The basic fact is that one express the required extreme values of the areas in the generic case (our use of this term is explained below).  The simple formulae involved can be found below.

The decisive fact is that for any value $F$ which satisfies conditions to be described below there are precisely two quadrilaterals  $ABCD$  which have area $F$ and side lengths $a,b,c,d$.  To be precise, I am using directed areas (i.e. $A\wedge B+B\wedge C+C\wedge D+D\wedge A$) so the area can be negative or zero in non-trivial ways (for example the quadrilateral with vertices $(0,0),(1,0),(-1,1),(1,1)$). The side lengths are $|AB|=a$ and so on cyclically. The required max and min are the largest and smallest values for $|F|$ which satisfy the given condition.  

The condition on $F$ is the positivity of  an explicit  sextic polynomial whose coefficients are functions of the side lengths.  Hence the required optimal values are roots of this polynomials.  The polynomial is, in fact, a cubic in $F^2$ and can be solved by radicals.  

Then the squares of the two areas are $$\frac 1 {16}(-a^4+2 a^2b^2-b^4+2a^2c^2 +2b^2c^2+2 c^2d^2-c^4\pm 8abcd+2a^2d^2+2b^2 d^2-d^4).$$

Of course, it can happen that one of these expressions is negative.  This means is that there is no quadrilateral with the assigned side lengths.

The plus sign gives, of course, the maximum.
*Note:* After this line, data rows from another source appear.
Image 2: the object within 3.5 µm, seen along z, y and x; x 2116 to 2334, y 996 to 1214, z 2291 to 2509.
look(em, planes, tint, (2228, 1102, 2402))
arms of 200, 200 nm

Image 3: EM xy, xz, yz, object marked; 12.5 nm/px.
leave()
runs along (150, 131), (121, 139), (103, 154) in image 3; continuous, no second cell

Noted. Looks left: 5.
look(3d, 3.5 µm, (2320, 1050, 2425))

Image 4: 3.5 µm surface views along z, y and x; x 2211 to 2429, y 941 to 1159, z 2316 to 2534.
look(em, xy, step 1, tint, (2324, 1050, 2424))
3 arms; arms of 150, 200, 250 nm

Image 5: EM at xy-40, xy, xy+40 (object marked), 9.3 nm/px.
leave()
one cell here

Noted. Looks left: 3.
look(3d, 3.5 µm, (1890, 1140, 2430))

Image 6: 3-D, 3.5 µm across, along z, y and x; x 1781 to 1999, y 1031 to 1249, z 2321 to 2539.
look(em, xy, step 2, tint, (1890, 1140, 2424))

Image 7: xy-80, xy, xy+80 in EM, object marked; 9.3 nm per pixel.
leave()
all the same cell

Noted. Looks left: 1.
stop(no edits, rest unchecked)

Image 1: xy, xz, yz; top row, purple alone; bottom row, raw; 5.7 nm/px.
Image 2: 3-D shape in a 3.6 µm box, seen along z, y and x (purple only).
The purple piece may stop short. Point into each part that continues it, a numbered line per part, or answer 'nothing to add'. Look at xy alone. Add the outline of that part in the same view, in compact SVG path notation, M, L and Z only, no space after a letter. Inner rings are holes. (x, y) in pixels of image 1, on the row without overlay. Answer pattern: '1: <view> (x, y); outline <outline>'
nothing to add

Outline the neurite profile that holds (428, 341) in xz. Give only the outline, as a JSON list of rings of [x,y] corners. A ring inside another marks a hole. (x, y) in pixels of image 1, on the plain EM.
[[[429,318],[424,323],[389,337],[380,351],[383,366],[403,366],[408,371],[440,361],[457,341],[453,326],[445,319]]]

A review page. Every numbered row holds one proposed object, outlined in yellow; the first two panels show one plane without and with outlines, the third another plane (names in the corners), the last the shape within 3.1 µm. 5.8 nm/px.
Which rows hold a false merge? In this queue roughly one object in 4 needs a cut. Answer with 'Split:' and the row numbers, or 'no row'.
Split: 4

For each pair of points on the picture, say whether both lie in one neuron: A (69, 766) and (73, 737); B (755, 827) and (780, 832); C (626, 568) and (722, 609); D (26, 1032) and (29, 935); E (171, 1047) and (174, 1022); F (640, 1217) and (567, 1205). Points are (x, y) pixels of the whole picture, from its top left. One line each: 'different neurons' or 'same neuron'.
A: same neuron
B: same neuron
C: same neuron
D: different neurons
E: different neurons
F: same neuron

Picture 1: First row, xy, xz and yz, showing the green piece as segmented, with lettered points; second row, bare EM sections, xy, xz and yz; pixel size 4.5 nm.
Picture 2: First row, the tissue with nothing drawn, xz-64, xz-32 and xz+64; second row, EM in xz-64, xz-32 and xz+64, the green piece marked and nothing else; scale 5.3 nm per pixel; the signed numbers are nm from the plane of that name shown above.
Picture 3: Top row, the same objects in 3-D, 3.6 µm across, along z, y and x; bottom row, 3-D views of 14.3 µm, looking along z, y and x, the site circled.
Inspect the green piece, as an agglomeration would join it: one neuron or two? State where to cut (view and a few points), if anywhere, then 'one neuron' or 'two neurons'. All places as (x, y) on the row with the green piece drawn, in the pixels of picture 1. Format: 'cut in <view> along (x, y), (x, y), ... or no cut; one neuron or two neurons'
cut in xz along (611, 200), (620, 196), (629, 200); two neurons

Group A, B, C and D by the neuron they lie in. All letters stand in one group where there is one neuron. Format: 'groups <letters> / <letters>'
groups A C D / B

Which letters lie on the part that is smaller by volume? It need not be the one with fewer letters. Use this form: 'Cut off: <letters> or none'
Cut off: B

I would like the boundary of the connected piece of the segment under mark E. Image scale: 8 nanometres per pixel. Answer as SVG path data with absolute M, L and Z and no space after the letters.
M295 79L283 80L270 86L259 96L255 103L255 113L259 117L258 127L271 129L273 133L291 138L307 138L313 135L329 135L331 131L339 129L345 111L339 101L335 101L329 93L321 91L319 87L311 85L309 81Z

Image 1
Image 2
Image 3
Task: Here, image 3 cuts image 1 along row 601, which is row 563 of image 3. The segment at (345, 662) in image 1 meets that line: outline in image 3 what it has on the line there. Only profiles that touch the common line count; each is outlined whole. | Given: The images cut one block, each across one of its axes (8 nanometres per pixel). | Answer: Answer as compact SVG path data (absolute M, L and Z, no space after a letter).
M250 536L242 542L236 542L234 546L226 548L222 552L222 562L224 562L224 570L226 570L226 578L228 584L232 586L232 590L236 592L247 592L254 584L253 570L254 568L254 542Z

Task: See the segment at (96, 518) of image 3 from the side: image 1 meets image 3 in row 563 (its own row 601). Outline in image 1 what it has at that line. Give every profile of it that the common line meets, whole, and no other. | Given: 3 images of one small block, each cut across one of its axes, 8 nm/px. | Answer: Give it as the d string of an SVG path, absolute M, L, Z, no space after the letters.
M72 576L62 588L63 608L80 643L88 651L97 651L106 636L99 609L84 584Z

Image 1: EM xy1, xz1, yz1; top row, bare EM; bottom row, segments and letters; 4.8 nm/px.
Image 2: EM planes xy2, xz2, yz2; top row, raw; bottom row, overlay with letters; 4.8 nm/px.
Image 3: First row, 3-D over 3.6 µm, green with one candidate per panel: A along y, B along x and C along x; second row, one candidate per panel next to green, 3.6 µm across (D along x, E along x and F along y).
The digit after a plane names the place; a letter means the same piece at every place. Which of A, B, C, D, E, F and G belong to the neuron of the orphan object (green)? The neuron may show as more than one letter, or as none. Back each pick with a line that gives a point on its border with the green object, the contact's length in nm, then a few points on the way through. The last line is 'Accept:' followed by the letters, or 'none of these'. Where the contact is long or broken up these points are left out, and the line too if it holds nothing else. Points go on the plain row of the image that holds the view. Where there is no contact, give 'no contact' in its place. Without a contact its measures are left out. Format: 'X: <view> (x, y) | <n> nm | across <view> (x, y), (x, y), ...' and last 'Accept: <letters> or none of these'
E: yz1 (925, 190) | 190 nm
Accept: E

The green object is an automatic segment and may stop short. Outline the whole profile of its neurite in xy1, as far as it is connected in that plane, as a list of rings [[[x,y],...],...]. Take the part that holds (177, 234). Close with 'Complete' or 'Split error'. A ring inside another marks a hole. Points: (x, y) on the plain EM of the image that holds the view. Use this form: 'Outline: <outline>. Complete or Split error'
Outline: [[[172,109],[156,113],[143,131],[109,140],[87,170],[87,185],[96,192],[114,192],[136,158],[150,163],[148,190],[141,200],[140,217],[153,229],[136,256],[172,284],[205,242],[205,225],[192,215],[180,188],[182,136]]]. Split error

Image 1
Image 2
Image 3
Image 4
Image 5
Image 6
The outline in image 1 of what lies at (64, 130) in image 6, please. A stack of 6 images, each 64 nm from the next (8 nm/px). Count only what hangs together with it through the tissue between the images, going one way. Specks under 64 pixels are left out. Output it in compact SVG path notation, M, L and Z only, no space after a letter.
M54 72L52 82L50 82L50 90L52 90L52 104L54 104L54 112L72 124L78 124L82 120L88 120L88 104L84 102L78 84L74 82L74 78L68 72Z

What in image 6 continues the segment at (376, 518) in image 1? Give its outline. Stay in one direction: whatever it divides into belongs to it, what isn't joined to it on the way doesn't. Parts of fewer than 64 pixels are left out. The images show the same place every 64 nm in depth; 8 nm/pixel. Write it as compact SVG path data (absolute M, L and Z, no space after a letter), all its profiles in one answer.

Caveat.  Of the three related topics—triangles, tetrahedra and quadrilaterals—the latter displays some subtleties not present in the other two due to non-rigidity.  Thus one loses uniqueness but in relatively weak sense—instead of one solution, there are two (typically one convex, the other non-convex—example, Brahmagupta).  This has been taken care of here.  The second fact, which is relevant here) is that there are singular cases which have to be dealt with separately sine expressions which appear in the denominator vanish there.  One important class (kites, in particular, rhomba, parallelograms) can be subsumed under the pythagorean quadrilaterals (sum of the squares of the lengths of two opposite pairs of adjacent sides coincide.  I have also computed this case but will spare the reader the details.